Carriers offer shippers extra loaders as the South Korean government pressures carriers to reduce soaring rates and improve services

HMM, the country’s largest carrier, had already extended its extra loader service to February 2021 after meeting with shipper organisations in late September. But further pressure from government has seen SM Line Corporation, South Korea’s only other Transpacific carrier, launching an “extra loader” service too, deploying a 3,000TEU vessel for one sailing each in December and January 2021.

The South Korean government has urged the country’s container carriers to collaborate to resolve the shortage of shipping capacity for local exporters.

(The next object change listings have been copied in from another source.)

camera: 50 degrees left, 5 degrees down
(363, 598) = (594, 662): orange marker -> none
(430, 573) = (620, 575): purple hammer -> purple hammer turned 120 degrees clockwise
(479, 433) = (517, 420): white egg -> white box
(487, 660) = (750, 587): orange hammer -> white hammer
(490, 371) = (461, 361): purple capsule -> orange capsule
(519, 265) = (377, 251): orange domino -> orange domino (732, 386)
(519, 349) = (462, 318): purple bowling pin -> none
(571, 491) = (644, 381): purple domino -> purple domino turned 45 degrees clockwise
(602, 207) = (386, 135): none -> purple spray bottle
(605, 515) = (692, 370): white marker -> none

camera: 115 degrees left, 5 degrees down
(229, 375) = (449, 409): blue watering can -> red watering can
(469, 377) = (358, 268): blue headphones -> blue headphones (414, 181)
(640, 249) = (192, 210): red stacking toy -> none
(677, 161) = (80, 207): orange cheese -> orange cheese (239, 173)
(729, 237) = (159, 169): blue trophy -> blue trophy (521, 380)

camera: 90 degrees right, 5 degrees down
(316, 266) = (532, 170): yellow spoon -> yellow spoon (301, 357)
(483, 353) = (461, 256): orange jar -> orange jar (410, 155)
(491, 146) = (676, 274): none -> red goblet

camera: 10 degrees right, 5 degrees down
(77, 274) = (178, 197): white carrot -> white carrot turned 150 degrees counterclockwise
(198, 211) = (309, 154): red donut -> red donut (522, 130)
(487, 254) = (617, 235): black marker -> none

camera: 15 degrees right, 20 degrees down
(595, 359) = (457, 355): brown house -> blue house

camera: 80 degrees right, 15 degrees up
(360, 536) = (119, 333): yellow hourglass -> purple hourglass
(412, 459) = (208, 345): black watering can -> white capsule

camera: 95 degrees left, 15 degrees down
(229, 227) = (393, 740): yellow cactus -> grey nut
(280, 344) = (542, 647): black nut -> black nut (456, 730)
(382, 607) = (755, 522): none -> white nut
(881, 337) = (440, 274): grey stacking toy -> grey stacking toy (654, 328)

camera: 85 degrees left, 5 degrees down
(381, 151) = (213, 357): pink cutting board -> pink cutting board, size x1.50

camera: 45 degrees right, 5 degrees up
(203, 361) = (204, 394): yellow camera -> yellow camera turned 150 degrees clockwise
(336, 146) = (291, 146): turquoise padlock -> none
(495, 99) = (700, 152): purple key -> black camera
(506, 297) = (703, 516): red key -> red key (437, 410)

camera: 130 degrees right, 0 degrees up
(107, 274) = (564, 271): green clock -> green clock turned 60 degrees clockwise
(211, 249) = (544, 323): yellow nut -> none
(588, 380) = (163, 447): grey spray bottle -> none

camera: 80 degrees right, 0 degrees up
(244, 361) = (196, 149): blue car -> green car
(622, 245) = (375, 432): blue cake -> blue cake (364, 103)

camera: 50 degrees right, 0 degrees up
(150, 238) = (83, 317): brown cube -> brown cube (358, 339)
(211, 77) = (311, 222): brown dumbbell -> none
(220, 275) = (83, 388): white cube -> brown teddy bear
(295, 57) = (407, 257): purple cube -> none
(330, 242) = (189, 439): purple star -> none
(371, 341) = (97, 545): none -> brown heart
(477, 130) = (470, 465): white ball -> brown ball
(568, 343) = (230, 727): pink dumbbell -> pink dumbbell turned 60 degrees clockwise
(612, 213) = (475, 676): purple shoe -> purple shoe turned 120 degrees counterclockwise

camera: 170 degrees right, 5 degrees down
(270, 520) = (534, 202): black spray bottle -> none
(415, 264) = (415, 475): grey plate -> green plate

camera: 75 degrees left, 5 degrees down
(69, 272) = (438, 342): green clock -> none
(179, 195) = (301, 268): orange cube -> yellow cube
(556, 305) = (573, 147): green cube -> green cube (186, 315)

The Minister for Oceans and Fisheries, Moon Seong-hyeok, chaired an emergency meeting with the presidents of all 14 South Korean liner operators on 11 November 2020.

Moon reminded the liner operators’ presidents that the shipping industry is supported by the current government, and South Korean exporters need to establish a win-win solution.

He noted that while South Korean liner operators tried to co-operate through forming the Korea Shipping Partnership in 2017, market dynamics have changed.

The minister said, “It’s time for South Korean carriers to find a new collaborative model, as Asian liner operators are struggling to compete against larger shipping groups.”

Freight rates on various trade lanes have soared as container carriers trimmed capacity amid economic uncertainties wrought by Covid-19. Transpacific rates, especially, have hit levels not seen since 2009, causing the governments of South Korea, China and the US, to step in.

As of 6 November, Asia-US West Coast rates averaged US$3,871/FEU and Asia-US East Coast rates averaged US$4,665/FEU. The situation has been exacerbated by a container shortage, caused by the slow return of empty containers from North America to Asia, due to congestion and delays at US ports.